*WHAT THIS TASK INVOLVES*:
Copy every line below precisely as it appears.

(SOURCE DATA)

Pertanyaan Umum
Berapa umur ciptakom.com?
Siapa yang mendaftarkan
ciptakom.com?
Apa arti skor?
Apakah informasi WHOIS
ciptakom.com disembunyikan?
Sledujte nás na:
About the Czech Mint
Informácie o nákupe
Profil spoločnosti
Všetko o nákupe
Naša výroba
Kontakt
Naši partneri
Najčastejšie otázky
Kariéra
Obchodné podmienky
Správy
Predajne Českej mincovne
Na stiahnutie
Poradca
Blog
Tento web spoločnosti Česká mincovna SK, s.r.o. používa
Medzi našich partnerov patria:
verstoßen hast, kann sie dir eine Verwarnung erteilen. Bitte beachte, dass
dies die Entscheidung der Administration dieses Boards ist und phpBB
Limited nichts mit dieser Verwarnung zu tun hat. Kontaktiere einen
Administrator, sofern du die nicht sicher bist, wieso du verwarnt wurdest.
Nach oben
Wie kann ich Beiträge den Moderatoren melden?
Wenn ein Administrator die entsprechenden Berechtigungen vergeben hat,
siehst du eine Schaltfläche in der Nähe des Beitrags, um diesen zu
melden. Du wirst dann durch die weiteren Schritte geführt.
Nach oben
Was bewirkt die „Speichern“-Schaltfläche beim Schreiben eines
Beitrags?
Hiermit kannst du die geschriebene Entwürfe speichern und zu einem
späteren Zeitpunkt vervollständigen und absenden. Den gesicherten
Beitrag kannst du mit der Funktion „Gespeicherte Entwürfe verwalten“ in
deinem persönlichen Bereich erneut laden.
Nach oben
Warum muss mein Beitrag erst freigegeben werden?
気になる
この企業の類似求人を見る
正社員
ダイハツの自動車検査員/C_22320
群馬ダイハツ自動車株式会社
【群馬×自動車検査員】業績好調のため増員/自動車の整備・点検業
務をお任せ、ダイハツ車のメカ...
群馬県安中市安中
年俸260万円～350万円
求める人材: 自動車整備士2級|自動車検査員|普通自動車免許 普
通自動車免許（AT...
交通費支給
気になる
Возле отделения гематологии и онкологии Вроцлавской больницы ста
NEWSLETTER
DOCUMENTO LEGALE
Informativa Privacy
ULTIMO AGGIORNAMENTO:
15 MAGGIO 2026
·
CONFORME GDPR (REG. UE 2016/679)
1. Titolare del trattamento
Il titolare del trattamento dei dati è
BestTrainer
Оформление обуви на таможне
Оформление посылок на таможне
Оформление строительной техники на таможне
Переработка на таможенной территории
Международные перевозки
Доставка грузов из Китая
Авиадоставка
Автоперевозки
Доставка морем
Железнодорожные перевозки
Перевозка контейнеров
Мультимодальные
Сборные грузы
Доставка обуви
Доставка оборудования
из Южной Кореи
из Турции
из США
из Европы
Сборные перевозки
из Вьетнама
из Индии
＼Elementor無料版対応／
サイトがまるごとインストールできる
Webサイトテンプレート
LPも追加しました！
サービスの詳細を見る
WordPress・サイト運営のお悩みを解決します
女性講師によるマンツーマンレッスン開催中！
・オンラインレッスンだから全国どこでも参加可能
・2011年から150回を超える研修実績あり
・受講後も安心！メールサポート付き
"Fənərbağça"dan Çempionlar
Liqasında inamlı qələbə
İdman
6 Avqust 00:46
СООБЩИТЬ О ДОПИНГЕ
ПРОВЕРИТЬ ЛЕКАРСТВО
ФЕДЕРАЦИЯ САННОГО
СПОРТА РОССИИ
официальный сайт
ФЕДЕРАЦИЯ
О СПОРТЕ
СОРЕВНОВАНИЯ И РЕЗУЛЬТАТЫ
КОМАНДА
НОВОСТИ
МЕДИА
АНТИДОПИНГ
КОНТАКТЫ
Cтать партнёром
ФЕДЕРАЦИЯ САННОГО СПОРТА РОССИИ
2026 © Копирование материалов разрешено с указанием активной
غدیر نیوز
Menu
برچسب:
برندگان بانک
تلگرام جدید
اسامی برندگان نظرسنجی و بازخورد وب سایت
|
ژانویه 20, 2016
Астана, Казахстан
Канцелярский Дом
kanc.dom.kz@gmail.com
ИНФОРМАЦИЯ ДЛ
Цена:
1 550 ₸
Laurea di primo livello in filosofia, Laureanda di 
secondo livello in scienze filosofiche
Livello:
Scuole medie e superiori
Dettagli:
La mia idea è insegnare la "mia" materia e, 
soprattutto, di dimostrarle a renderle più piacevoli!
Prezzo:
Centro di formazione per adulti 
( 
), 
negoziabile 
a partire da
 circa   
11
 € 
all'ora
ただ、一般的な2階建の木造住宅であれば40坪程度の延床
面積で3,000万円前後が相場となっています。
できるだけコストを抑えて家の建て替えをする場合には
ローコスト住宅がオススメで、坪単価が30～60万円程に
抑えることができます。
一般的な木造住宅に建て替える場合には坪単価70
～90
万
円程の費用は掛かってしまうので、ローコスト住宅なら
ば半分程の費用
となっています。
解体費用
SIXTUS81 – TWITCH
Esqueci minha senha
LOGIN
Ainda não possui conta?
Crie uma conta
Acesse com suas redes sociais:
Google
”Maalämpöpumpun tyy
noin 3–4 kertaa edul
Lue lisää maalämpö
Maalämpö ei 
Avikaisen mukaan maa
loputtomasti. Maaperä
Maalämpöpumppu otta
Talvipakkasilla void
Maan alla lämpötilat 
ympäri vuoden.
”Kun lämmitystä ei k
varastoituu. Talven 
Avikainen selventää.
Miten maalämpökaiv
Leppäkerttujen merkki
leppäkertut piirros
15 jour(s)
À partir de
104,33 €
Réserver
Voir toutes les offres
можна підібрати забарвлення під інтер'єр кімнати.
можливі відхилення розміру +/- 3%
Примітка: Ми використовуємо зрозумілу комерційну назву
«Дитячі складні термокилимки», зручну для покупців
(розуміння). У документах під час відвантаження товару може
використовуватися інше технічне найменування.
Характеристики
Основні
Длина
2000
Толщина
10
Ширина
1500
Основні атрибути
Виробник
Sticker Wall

(End SOURCE DATA)

*PROBLEM SOLUTION*:
Pertanyaan Umum
Berapa umur ciptakom.com?
Siapa yang mendaftarkan
ciptakom.com?
Apa arti skor?
Apakah informasi WHOIS
ciptakom.com disembunyikan?
Sledujte nás na:
About the Czech Mint
Informácie o nákupe
Profil spoločnosti
Všetko o nákupe
Naša výroba
Kontakt
Naši partneri
Najčastejšie otázky
Kariéra
Obchodné podmienky
Správy
Predajne Českej mincovne
Na stiahnutie
Poradca
Blog
Tento web spoločnosti Česká mincovna SK, s.r.o. používa
Medzi našich partnerov patria:
verstoßen hast, kann sie dir eine Verwarnung erteilen. Bitte beachte, dass
dies die Entscheidung der Administration dieses Boards ist und phpBB
Limited nichts mit dieser Verwarnung zu tun hat. Kontaktiere einen
Administrator, sofern du die nicht sicher bist, wieso du verwarnt wurdest.
Nach oben
Wie kann ich Beiträge den Moderatoren melden?
Wenn ein Administrator die entsprechenden Berechtigungen vergeben hat,
siehst du eine Schaltfläche in der Nähe des Beitrags, um diesen zu
melden. Du wirst dann durch die weiteren Schritte geführt.
Nach oben
Was bewirkt die „Speichern“-Schaltfläche beim Schreiben eines
Beitrags?
Hiermit kannst du die geschriebene Entwürfe speichern und zu einem
späteren Zeitpunkt vervollständigen und absenden. Den gesicherten
Beitrag kannst du mit der Funktion „Gespeicherte Entwürfe verwalten“ in
deinem persönlichen Bereich erneut laden.
Nach oben
Warum muss mein Beitrag erst freigegeben werden?
気になる
この企業の類似求人を見る
正社員
ダイハツの自動車検査員/C_22320
群馬ダイハツ自動車株式会社
【群馬×自動車検査員】業績好調のため増員/自動車の整備・点検業
務をお任せ、ダイハツ車のメカ...
群馬県安中市安中
年俸260万円～350万円
求める人材: 自動車整備士2級|自動車検査員|普通自動車免許 普
通自動車免許（AT...
交通費支給
気になる
Возле отделения гематологии и онкологии Вроцлавской больницы ста
NEWSLETTER
DOCUMENTO LEGALE
Informativa Privacy
ULTIMO AGGIORNAMENTO:
15 MAGGIO 2026
·
CONFORME GDPR (REG. UE 2016/679)
1. Titolare del trattamento
Il titolare del trattamento dei dati è
BestTrainer
Оформление обуви на таможне
Оформление посылок на таможне
Оформление строительной техники на таможне
Переработка на таможенной территории
Международные перевозки
Доставка грузов из Китая
Авиадоставка
Автоперевозки
Доставка морем
Железнодорожные перевозки
Перевозка контейнеров
Мультимодальные
Сборные грузы
Доставка обуви
Доставка оборудования
из Южной Кореи
из Турции
из США
из Европы
Сборные перевозки
из Вьетнама
из Индии
＼Elementor無料版対応／
サイトがまるごとインストールできる
Webサイトテンプレート
LPも追加しました！
サービスの詳細を見る
WordPress・サイト運営のお悩みを解決します
女性講師によるマンツーマンレッスン開催中！
・オンラインレッスンだから全国どこでも参加可能
・2011年から150回を超える研修実績あり
・受講後も安心！メールサポート付き
"Fənərbağça"dan Çempionlar
Liqasında inamlı qələbə
İdman
6 Avqust 00:46
СООБЩИТЬ О ДОПИНГЕ
ПРОВЕРИТЬ ЛЕКАРСТВО
ФЕДЕРАЦИЯ САННОГО
СПОРТА РОССИИ
официальный сайт
ФЕДЕРАЦИЯ
О СПОРТЕ
СОРЕВНОВАНИЯ И РЕЗУЛЬТАТЫ
КОМАНДА
НОВОСТИ
МЕДИА
АНТИДОПИНГ
КОНТАКТЫ
Cтать партнёром
ФЕДЕРАЦИЯ САННОГО СПОРТА РОССИИ
2026 © Копирование материалов разрешено с указанием активной
غدیر نیوز
Menu
برچسب:
برندگان بانک
تلگرام جدید
اسامی برندگان نظرسنجی و بازخورد وب سایت
|
ژانویه 20, 2016
Астана, Казахстан
Канцелярский Дом
kanc.dom.kz@gmail.com
ИНФОРМАЦИЯ ДЛ
Цена:
1 550 ₸
Laurea di primo livello in filosofia, Laureanda di 
secondo livello in scienze filosofiche
Livello:
Scuole medie e superiori
Dettagli:
La mia idea è insegnare la "mia" materia e, 
soprattutto, di dimostrarle a renderle più piacevoli!
Prezzo:
Centro di formazione per adulti 
( 
), 
negoziabile 
a partire da
 circa   
11
 € 
all'ora
ただ、一般的な2階建の木造住宅であれば40坪程度の延床
面積で3,000万円前後が相場となっています。
できるだけコストを抑えて家の建て替えをする場合には
ローコスト住宅がオススメで、坪単価が30～60万円程に
抑えることができます。
一般的な木造住宅に建て替える場合には坪単価70
～90
万
円程の費用は掛かってしまうので、ローコスト住宅なら
ば半分程の費用
となっています。
解体費用
SIXTUS81 – TWITCH
Esqueci minha senha
LOGIN
Ainda não possui conta?
Crie uma conta
Acesse com suas redes sociais:
Google
”Maalämpöpumpun tyy
noin 3–4 kertaa edul
Lue lisää maalämpö
Maalämpö ei 
Avikaisen mukaan maa
loputtomasti. Maaperä
Maalämpöpumppu otta
Talvipakkasilla void
Maan alla lämpötilat 
ympäri vuoden.
”Kun lämmitystä ei k
varastoituu. Talven 
Avikainen selventää.
Miten maalämpökaiv
Leppäkerttujen merkki
leppäkertut piirros
15 jour(s)
À partir de
104,33 €
Réserver
Voir toutes les offres
можна підібрати забарвлення під інтер'єр кімнати.
можливі відхилення розміру +/- 3%
Примітка: Ми використовуємо зрозумілу комерційну назву
«Дитячі складні термокилимки», зручну для покупців
(розуміння). У документах під час відвантаження товару може
використовуватися інше технічне найменування.
Характеристики
Основні
Длина
2000
Толщина
10
Ширина
1500
Основні атрибути
Виробник
Sticker Wall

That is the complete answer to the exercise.